While there is, at best, only a slim chance for a comprehensive permanent status agreement in the foreseeable future, the conflict will eventually be resolved, and once it is, the package deal will be very similar to the Clinton Parameters, based on the principle of two states for two peoples…President Obama should present his blueprint for what a two-state solution should look like, including: an end to the conflict; boundaries based on the June 4, 1967 lines with mutually agreed-upon land swaps, notably incorporating the main settlement blocs within Israel’s territory; the rehabilitation of Palestinian refugees primarily within the Palestinian state; Jewish Yerushalayim [Jerusalem] and Arab Al Quds as capitals, with a special regime in the “Historic Basin” surrounding Jerusalem’s Old City guaranteeing freedom of worship; a robust security framework safeguarding Israel’s security, and a demilitarized Palestine state. – Gilead Sher, Head of Center for Applied Negotiations, Institute for National Security Studies,8 Tel Aviv, in “Obama’s Last Chance To Bring Lasting Peace To Israel”, Newsweek, December 9, 2016.
Almost exactly a year ago, I remarked on the curious nature of the discourse on the Arab-Israeli conflict, in general and the Israeli-Palestinian one, in particular. I wrote that it does not seem to “matter how utterly unhinged what you have to say is, as long as you declare that you support the two-state principle. Once you utter the ‘magic password’ you are immediately welcomed into ‘polite society’, embraced by the ‘enlightened, erudite’ bonton, and invited to participate in prestigious events to expound on your “progressive perspectives” – no matter how deluded/detached from reality they may be.”
Yearning for near catastrophe
This week, I had occasion to recall my rather acerbic characterization, when I encountered an article, written by Gilead Sher in “Newsweek,” urging President Barack Obama to do precisely what the democratically elected Government of Israel has urged him not to—i.e. to undertake any definitive steps in his final days in office that could predetermine the outcome of any negotiated settlement with the Palestinians.

*Provided records*:
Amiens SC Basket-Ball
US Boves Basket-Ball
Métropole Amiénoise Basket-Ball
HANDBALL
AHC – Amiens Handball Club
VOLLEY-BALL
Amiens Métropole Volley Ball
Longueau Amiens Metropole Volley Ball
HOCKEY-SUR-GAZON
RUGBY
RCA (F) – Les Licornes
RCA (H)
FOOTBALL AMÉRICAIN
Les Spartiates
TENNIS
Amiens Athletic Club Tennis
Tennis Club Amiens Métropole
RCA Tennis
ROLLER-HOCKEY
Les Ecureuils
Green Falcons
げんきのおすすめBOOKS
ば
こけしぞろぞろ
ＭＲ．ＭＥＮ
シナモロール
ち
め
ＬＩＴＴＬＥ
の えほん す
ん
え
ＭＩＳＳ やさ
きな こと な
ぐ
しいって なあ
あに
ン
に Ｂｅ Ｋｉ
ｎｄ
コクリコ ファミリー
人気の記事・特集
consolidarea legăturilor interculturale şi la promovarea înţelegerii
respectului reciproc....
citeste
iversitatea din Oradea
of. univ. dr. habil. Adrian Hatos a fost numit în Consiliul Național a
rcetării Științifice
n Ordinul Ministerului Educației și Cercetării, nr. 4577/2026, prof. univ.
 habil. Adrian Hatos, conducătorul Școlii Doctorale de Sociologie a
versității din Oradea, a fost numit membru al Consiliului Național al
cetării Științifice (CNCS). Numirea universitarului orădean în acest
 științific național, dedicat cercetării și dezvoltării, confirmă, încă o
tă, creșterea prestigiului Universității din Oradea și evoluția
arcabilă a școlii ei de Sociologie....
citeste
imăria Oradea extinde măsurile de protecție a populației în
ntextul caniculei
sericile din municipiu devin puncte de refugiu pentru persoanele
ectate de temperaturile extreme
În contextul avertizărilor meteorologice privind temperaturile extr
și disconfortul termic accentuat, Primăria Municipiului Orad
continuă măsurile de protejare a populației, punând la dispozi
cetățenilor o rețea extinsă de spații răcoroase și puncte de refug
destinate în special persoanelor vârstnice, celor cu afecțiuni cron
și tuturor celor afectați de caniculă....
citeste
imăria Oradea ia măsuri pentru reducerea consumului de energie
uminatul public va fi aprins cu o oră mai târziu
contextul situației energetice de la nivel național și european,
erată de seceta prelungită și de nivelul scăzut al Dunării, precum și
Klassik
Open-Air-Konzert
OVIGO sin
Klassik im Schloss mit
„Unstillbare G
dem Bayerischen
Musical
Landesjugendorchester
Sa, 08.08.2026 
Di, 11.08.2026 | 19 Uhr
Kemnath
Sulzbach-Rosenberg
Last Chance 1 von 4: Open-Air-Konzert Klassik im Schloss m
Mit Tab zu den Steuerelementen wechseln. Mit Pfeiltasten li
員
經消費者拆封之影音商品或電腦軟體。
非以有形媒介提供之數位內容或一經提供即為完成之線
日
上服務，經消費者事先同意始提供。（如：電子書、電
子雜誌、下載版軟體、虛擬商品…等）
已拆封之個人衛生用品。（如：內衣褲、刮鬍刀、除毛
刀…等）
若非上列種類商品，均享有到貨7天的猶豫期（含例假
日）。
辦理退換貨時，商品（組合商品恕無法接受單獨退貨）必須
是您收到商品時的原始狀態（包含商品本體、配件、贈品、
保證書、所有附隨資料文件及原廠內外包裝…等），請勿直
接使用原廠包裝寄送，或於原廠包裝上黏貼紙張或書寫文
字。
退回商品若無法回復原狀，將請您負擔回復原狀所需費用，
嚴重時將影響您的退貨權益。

*Task requirements*:
1. List every element of the blueprint for a two-state solution that Gilead Sher urges President Obama to present in the two-state commentary.
2. Answer from the two-state commentary:
(a) In which publication did Sher's article appear, and on what date?
(b) In the paragraph beginning "Almost exactly a year ago," what act serves as the "magic password"?
(c) In the paragraph beginning "This week," what has the Government of Israel urged Obama not to do?
The records have no connection to the two-state commentary.

*Task results*:
1.
- An end to the conflict
- Boundaries based on the June 4, 1967 lines with mutually agreed-upon land swaps, notably incorporating the main settlement blocs within Israel's territory
- The rehabilitation of Palestinian refugees primarily within the Palestinian state
- Jewish Yerushalayim and Arab Al Quds as capitals, with a special regime in the "Historic Basin" surrounding Jerusalem's Old City guaranteeing freedom of worship
- A robust security framework safeguarding Israel's security
- A demilitarized Palestine state

2.
(a) Newsweek, December 9, 2016.
(b) Declaring that you support the two-state principle.
(c) To undertake any definitive steps in his final days in office that could predetermine the outcome of any negotiated settlement with the Palestinians.